Maintaining its character amid Charlotte’s shadow is a challenge. “In the last 25 years, we’ve gone from an in-commute, where most people were driving here to work, to an out-commute, where the bulk of our citizens now commute mostly to Mecklenburg,” Bill Cannon says.
“There’re 200,000 people in Cabarrus County now. There’re a half-dozen different ‘Concords,’” adds Hayes. Congestion is a growing nuisance, along both the U.S. 29 and Interstate 85 arteries to Charlotte.
Concord lost its biggest employer and taxpayer when the 2,500-employee Philip Morris USA cigarette plant closed in 2009. A rebound seemed likely when Alevo, a European maker of industrial-scale batteries, promised thousands of jobs at the plant before unexpectedly closing last year (“Powering down,” February).
Today, the medical center is the city’s largest employer, with more than 4,500 workers. Home-grown S&D Coffee Inc., founded in 1927, employs more than 1,100 and the speedway, about 1,000. Online retailer Amazon.com Inc.’s new $85 million fulfillment center in neighboring Kannapolis has more than 600 workers.

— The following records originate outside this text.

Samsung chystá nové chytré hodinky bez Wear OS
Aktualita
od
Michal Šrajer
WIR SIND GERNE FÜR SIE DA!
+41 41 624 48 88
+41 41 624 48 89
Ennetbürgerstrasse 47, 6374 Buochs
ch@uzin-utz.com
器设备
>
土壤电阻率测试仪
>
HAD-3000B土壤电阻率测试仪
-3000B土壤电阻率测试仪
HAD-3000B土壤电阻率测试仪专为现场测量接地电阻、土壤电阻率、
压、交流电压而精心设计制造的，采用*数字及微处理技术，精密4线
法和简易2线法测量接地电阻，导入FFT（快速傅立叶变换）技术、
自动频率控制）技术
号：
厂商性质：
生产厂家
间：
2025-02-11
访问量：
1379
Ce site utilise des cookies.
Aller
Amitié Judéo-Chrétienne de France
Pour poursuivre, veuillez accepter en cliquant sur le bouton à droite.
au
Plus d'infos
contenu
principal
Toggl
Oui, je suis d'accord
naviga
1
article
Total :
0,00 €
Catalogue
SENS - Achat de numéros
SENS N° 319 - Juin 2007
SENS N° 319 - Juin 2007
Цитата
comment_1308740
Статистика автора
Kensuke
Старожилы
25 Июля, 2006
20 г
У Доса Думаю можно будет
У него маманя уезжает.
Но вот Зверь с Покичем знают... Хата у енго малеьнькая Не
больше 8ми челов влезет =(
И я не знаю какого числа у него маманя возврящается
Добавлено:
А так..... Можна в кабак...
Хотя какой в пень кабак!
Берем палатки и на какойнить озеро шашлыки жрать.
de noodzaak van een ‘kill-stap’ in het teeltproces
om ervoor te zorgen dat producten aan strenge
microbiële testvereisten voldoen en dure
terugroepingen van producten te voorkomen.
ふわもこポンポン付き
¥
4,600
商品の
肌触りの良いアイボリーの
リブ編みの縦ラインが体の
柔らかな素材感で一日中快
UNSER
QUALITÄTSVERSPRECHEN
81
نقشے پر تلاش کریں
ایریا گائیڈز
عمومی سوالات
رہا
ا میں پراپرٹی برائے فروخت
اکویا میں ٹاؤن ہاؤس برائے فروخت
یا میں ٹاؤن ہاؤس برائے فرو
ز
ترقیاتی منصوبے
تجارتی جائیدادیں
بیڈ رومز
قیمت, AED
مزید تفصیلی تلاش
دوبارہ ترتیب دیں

Putting a best foot forward, Bob Carney, director of Cabarrus Economic Development, Hayes and others say the empty Philip Morris site, with a 3 million-square-foot plant and potential 3,000 acres, joins the state’s roster of megasites available for a major manufacturer such as an automaker.
Hayes sums up the optimism. “We’re a home run,” he says, “waiting to be hit.”